Tiefenthaler and Bierman will bring their backgrounds as economists to bear in their presentations, which are structured to provide a foundation for the Institute and to serve as a springboard into the first day’s breakout group exercise, Framing Responses to Commentaries on Higher Education Economics.

In the exercise, seminar participants will engage in small group discussions of several provocative opinion pieces, drawn from The New York Times, The Atlantic, and other publications, on topics related to the cost of college.

“The assignment for each group is to read one of the articles, talk about it, and collectively write a brief response to the argument the author has made,” Williams said. “Then we’ll bring everyone back together and the small groups will report on their responses to the issues raised in the articles.”

The pair of presentations by Orr and Wheaton will explore the dynamics of the liberal arts college financial model, analyzing the major categories of revenues and expenses, explaining concepts such as the discount rate, and looking at factors that affect a college’s financial equilibrium.

In a follow-up workshop session, Wheaton will draw on data from the ACM colleges — for example, tuition and other charges, revenues, discount rate, annual fund gifts, and endowment — to lead seminar participants through a variety of interactive expense and revenue scenarios that demonstrate the challenges that ACM institutions face in balancing their budgets over time.

The 2015 Institute will wrap up with an afternoon devoted to supporting the campus teams as they begin preparing presentations they will give to other faculty and staff at their colleges. During three back-to-back sessions, faculty will draft an outline of a presentation to give on their campus, then share their outlines with faculty from two or three other campuses, and finally gather with the entire Institute group to highlight key ideas and information that teams plan to cover in their presentations.

“At the conclusion of the Institute, we want the participants to be able to articulate the main points presented at the Institute in ways that they think will be meaningful for their campus colleagues within the context of their own institution,” said Williams. “We’ve heard about the interest generated by presentations on the campuses following the 2013 and 2014 seminars, and hope that faculty participating in this year’s Institute will be able to build on that momentum.”

■ Activity 1 ■
Reproduce every line of the body keypoint rows, requests included. Multiply each number in the answers (the pixel coordinates and the depth values) by 1.9 and round it to a whole number, rounding halves up, and leave the pictures out.
The Institute passage has no connection to the rows that come next.

■ Information ■
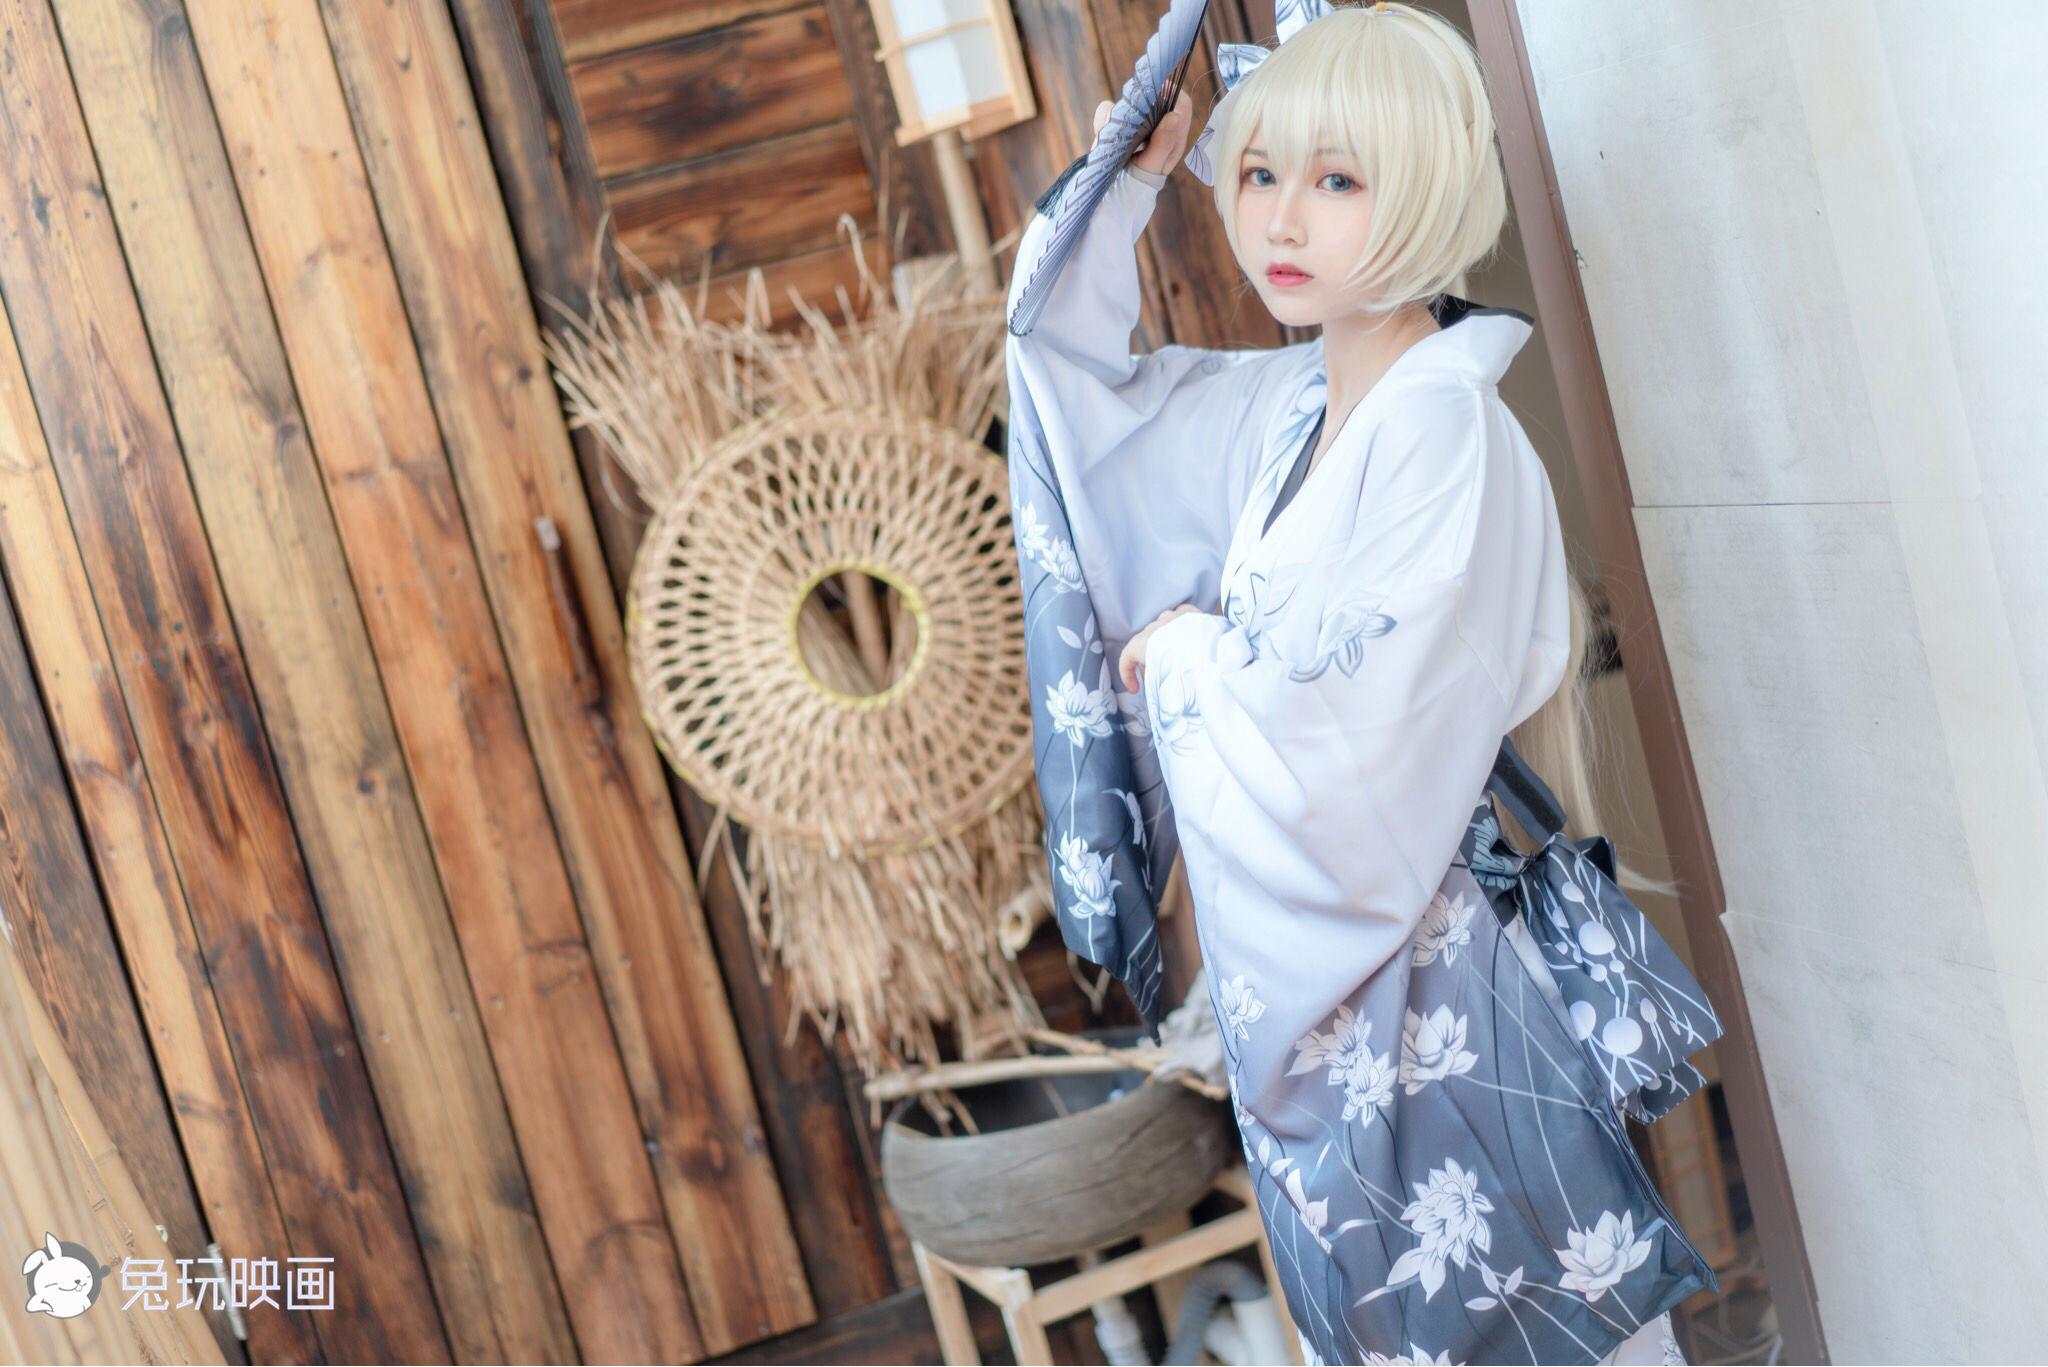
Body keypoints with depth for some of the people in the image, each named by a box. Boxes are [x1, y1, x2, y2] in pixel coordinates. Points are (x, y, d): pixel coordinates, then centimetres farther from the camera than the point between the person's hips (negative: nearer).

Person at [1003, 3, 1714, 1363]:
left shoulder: (1444, 428, -20)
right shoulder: (1284, 405, 3)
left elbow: (1361, 733, -25)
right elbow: (1080, 380, 18)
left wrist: (1188, 650, -9)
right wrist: (1121, 186, 6)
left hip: (1412, 950, -7)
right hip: (1298, 957, 8)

■ Activity 2 ■
Answer these questions from the Institute passage:
(a) From which named publications are the opinion pieces for the breakout exercise drawn?
(b) Who will lead participants through the expense and revenue scenarios in the follow-up workshop session?
(c) After the seminars of which years did campus presentations generate interest?

■ Exercise output 1 ■
Body keypoints with depth for some of the people in the image, each named by a box. Boxes are [x1, y1, x2, y2] in pixel coordinates. Points are (x, y, d): pixel coordinates, then centimetres farther from the camera than the point between the person's hips (negative: nearer).

Person at [1003, 3, 1714, 1363]:
left shoulder: (2744, 813, -38)
right shoulder: (2440, 770, 6)
left elbow: (2586, 1393, -48)
right elbow: (2052, 722, 34)
left wrist: (2257, 1235, -17)
right wrist: (2130, 353, 11)
left hip: (2683, 1805, -13)
right hip: (2466, 1818, 15)

■ Exercise output 2 ■
(a) The New York Times and The Atlantic
(b) Wheaton
(c) 2013 and 2014